» **Selected passage**:
# Food Dehydrator



## inceptor (Nov 19, 2012)

Somewhere down the road, I intend to get one.

What do you use and does it stand up to more than occasional use?


----------



## Slippy (Nov 14, 2013)

We have a Nesco GardenMaster dehydrator. Seems to hold up well and we're looking forward to the next time we deydrate some apples. The smell alone is delicious.


----------



## Auntie (Oct 4, 2014)

We have an Excalibur. It is in almost constant use and still working great. The plastic round ones that you get at the box stores don't last us more than about 6 months. I pick them up at yard sales, I never spend more than 5.00 on them. One summer/fall I had 3 cheap ones, the box fan and the Excalibur going non stop for 2 months.


----------



## bigwheel (Sep 22, 2014)

As long as person can get good airflow and have some squaws to keep the flies shooed off...a person dont need no steenken dehydrate gizmo. The industry was designed to part dumb yups from their gold visor cards. Sorta like the sausage making hobby.


----------



## Auntie (Oct 4, 2014)

bigwheel said:


> As long as person can get good airflow and have some squaws to keep the flies shooed off...a person dont need no steenken dehydrate gizmo. The industry was designed to part dumb yups from their gold visor cards. Sorta like the sausage making hobby.


I admit that I take the lazy way out. I have screens for drying outdoors but they are more work, yet there if I have no power and want to dry something.


----------



## bigwheel (Sep 22, 2014)

My old pal named Howard Ruff times Ruff got some of us into that hobby a few decades ago. I dehydrated stuff whch was normally not dehydratable..lol. Even got my old chum who run the Wrecker service to order me a big bottle of Nitrogen. All I could figure out what do do was fill up the bags like air pillows when it come to the turkey and dressing. We was not very smart back in them days. Now we have smarty pants running around here who know how to do it right. Technology it just too special.

» **Dataset content**:

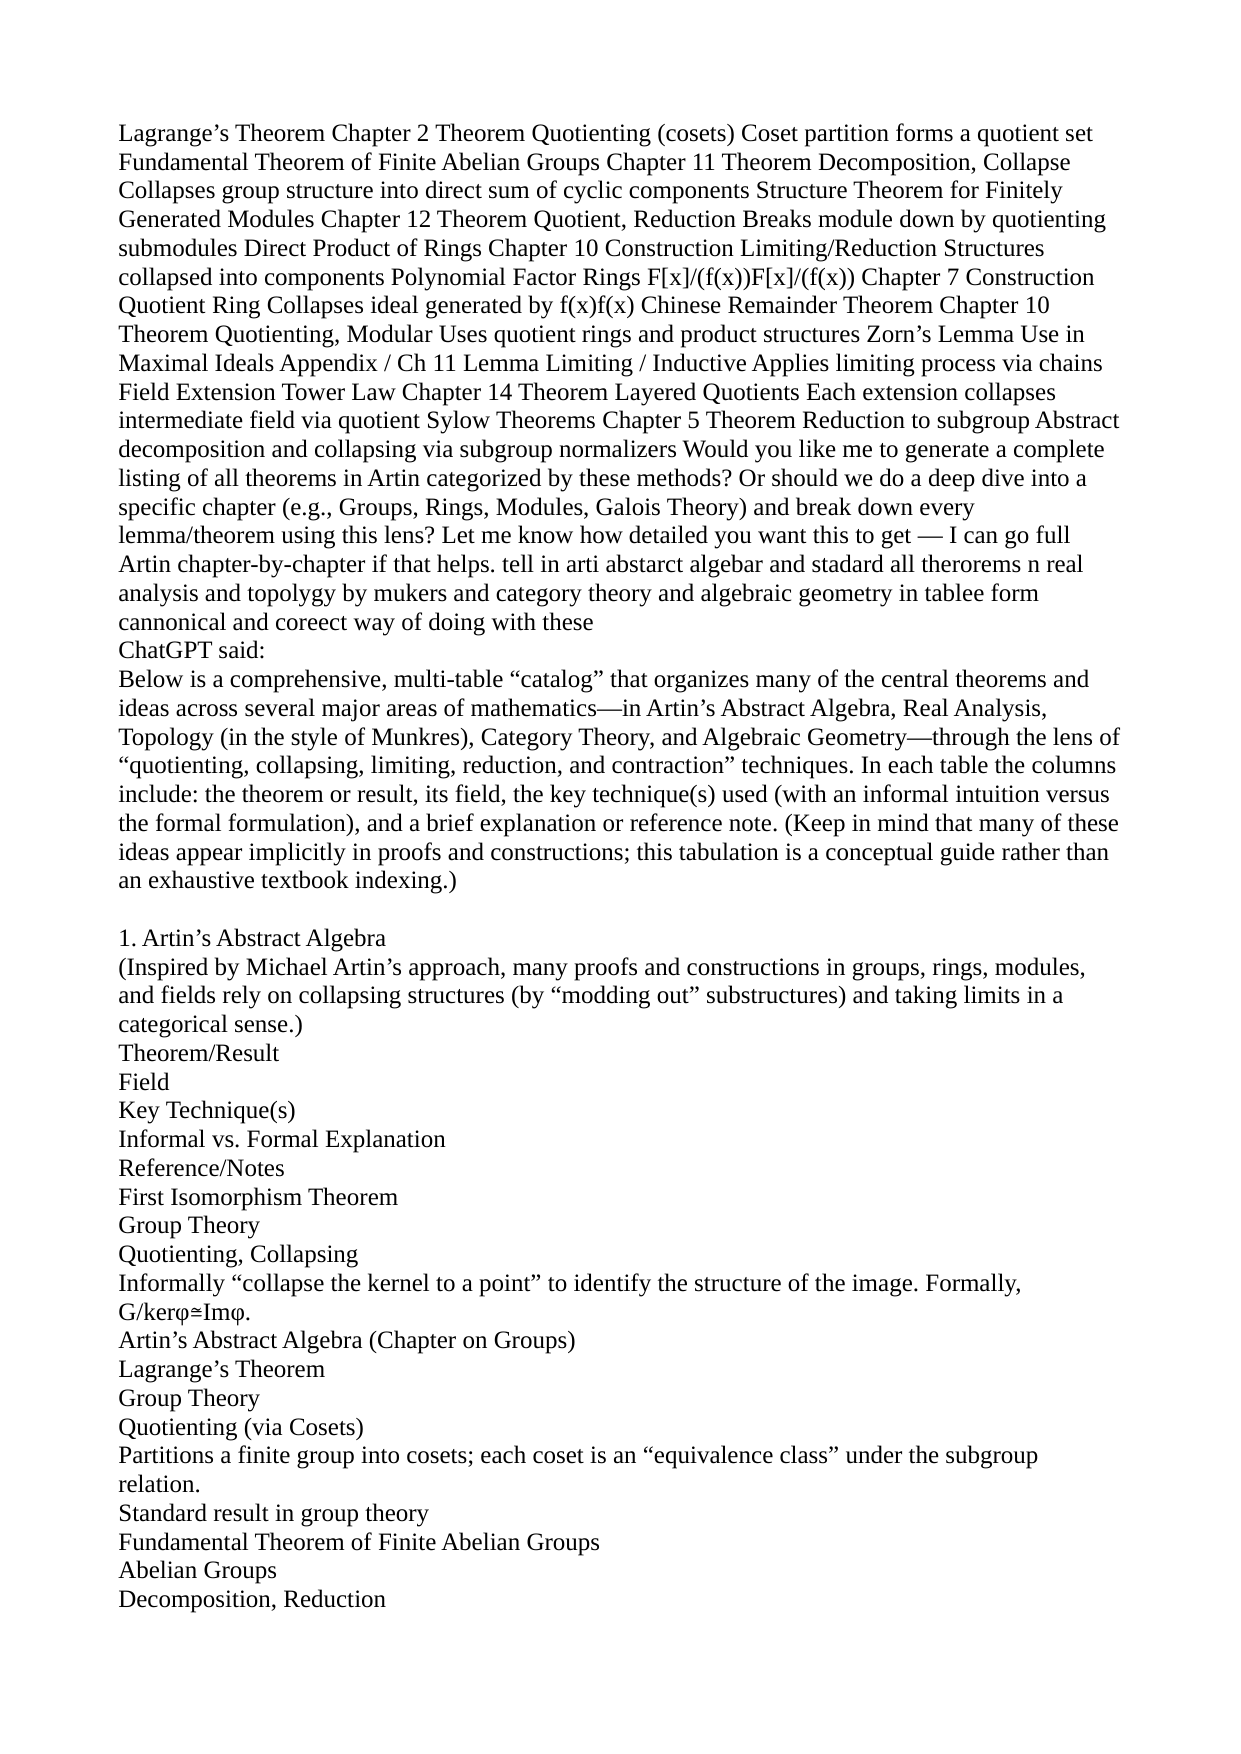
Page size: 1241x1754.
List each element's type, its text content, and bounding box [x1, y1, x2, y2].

» **Exercise task 1**:
For the food dehydrator thread, state whether each statement agrees with it. Answer yes or no, and quote the words from the thread that decide it.
(a) Slippy's household owns a Nesco GardenMaster dehydrator.
(b) Auntie says the plastic round dehydrators from box stores last her about a year.
(c) Auntie keeps screens for drying outdoors.
» **Exercise task 2**:
Answer these questions from the food dehydrator thread.
(a) Which brand of dehydrator does Auntie say is in almost constant use?
(b) What is the most Auntie spends on a dehydrator at yard sales?
(c) What did bigwheel have his chum from the Wrecker service order for him?
The listing has nothing to do with the food dehydrator thread.

» **Correct result 1**:
(a) Yes: "We have a Nesco GardenMaster dehydrator."
(b) No: "The plastic round ones that you get at the box stores don't last us more than about 6 months."
(c) Yes: "I have screens for drying outdoors"

» **Correct result 2**:
(a) An Excalibur.
(b) 5.00.
(c) A big bottle of Nitrogen.